A language model is probability distribution over words and word sequences. A model tries to predict the next most appropriate word to fill a blank space in a sentence or phrase based on context on given text. Language Models are used in tasks such as speech recognition, sentiment analysis, machine translation, and question answering, parts of speech tagging.

Minerva: A Language Model

A language model capable of solving mathematical and scientific questions using step by step reasoning. By focusing on collecting training data that is relevant for quantitative reasoning problems, training models and using best inference techniques, we achieve significant performance gains on a variety of difficult quantitative reasoning tasks. Minerva solves problems by giving solutions that include numerical calculations and symbolic manipulation without relying on a calculator. The model answers mathematical questions using a mix of mathematical notation and natural language processing. Minerva includes several techniques, including

Few-shot prompting
Chain of thought
Majority voting

Minerva gives good performance on STEM reasoning tasks.

Solving a multi-step problem: A question from the MATH dataset and Minerva’s solution.

Model for Multi Step Quantitative Reasoning

Minerva builds on Pathways Language Models (PaLM) with further training on 118GB dataset of scientific papers from the arXiv preprint server and web pages that contain Mathematical expressions. Standard cleaning notation tends to remove notations and formatting that leads to meaning of mathematical expressions.
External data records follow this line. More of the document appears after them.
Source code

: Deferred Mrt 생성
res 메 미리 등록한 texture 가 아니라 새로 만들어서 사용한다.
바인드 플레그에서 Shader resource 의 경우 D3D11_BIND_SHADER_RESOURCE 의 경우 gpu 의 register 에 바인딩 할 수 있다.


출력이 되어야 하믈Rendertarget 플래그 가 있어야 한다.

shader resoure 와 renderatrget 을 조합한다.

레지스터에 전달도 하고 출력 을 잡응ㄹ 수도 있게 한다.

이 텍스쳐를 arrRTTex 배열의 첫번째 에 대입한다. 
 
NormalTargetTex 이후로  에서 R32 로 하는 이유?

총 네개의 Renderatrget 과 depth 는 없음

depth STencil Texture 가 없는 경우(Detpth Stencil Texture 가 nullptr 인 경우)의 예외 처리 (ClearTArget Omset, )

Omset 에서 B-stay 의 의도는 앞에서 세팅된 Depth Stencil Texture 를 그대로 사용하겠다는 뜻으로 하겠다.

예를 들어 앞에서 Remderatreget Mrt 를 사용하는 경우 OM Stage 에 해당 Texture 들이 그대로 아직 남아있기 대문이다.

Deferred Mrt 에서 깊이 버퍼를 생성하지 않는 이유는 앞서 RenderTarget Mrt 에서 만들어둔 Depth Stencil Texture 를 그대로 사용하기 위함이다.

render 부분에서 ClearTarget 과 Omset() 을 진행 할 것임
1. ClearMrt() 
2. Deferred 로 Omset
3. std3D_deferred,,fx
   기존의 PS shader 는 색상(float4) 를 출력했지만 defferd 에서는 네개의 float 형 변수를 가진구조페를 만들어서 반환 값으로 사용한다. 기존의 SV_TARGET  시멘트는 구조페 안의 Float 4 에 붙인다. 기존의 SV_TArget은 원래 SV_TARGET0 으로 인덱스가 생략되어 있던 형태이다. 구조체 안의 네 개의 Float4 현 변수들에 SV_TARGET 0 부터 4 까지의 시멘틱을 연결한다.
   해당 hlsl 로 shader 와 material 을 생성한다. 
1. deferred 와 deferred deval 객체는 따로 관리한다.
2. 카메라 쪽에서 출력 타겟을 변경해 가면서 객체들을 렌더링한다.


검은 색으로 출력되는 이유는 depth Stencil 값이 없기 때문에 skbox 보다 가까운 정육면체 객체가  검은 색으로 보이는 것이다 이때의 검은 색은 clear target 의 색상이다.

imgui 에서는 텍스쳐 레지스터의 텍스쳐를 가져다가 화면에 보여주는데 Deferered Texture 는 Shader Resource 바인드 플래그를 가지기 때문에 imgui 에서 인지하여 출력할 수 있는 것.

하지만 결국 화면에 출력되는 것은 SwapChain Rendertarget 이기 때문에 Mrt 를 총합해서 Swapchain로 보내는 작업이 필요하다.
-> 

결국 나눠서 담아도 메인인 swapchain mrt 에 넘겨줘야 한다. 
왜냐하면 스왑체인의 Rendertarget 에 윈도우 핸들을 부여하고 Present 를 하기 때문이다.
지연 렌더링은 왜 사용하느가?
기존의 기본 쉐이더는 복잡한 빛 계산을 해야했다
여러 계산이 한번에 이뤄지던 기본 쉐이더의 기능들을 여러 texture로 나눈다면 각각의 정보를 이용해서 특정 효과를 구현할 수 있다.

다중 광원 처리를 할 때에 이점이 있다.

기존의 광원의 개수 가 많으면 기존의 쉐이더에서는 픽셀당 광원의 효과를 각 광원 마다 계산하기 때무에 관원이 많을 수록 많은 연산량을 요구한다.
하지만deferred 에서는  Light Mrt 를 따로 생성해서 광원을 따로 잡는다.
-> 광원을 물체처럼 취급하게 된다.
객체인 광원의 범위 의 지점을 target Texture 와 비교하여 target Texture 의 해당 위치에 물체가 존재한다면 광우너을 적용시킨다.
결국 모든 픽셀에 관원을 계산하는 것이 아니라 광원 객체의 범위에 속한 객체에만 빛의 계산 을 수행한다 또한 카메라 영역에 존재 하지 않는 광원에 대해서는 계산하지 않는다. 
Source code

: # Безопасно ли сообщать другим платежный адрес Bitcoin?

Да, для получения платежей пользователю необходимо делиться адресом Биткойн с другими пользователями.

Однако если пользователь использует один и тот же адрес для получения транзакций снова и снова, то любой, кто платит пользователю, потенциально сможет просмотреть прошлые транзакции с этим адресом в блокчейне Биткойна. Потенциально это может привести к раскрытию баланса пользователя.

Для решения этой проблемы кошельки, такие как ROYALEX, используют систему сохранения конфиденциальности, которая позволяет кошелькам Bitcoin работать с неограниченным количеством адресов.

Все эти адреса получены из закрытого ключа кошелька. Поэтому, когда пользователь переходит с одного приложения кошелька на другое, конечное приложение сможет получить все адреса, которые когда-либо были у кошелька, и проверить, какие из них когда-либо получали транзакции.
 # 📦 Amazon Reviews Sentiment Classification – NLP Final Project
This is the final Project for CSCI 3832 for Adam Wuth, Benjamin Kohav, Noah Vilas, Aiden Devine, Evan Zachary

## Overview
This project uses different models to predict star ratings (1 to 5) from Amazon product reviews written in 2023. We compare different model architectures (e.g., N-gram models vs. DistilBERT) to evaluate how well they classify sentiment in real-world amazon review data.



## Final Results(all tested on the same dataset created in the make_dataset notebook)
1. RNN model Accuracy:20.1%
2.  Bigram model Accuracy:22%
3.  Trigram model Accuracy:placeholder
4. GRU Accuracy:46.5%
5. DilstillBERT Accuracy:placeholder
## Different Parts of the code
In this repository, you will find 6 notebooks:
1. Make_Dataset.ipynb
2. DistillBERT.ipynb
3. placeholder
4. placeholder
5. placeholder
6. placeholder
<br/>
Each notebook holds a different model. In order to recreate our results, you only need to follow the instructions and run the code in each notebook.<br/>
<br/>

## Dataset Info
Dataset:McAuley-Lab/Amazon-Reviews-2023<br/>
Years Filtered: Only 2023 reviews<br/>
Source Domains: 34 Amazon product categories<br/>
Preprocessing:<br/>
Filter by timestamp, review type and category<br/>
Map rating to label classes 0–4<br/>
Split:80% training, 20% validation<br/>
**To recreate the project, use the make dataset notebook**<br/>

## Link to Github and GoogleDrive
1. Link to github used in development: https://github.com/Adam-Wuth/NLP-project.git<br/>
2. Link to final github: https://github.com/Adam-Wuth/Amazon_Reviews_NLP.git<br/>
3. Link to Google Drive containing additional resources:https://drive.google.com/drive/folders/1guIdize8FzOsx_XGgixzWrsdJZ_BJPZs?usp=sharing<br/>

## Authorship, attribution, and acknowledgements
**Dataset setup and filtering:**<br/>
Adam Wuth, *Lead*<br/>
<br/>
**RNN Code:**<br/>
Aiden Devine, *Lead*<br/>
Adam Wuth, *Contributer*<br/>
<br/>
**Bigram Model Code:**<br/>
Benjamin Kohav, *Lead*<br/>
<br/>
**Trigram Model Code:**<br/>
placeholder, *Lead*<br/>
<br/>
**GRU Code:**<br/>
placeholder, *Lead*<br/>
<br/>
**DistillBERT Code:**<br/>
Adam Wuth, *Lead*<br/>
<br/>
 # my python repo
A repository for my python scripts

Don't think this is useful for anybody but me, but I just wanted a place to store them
So the model learns to convert using standard mathematical notation.

A dataset for quantitative reasoning: Careful data processing preserves mathematical information, allowing the model to learn mathematics at a higher level.

Minerva is given existing step-by-step solutions for given problems before being represented with new questions. Model doesn’t only consider one solution, but generates multiple solutions. The solutions are different, but often end at the same final answer. Minerva uses sampled solution, taking the most common result as the final conclusive answer.

What does Minerva gets wrong

Minerva easily gets mistaken in easily interpretable questions. Most of the half are calculation mistakes and other half are reasoning mistakes. It is possible that the model arrives at the correct answer with faulty reasoning.

Calculation mistake: The model incorrectly cancels the square root on both sides of the equation.

Conclusion

There is no underlying mathematical structure, although it generates solutions using a mix of natural language processing and LaTeX Mathematical expressions.

Models capable of quantitative reasoning have many potential applications, including serving as useful aids for researchers, and enabling new learning opportunities for students. We present Minerva as a small step in this direction.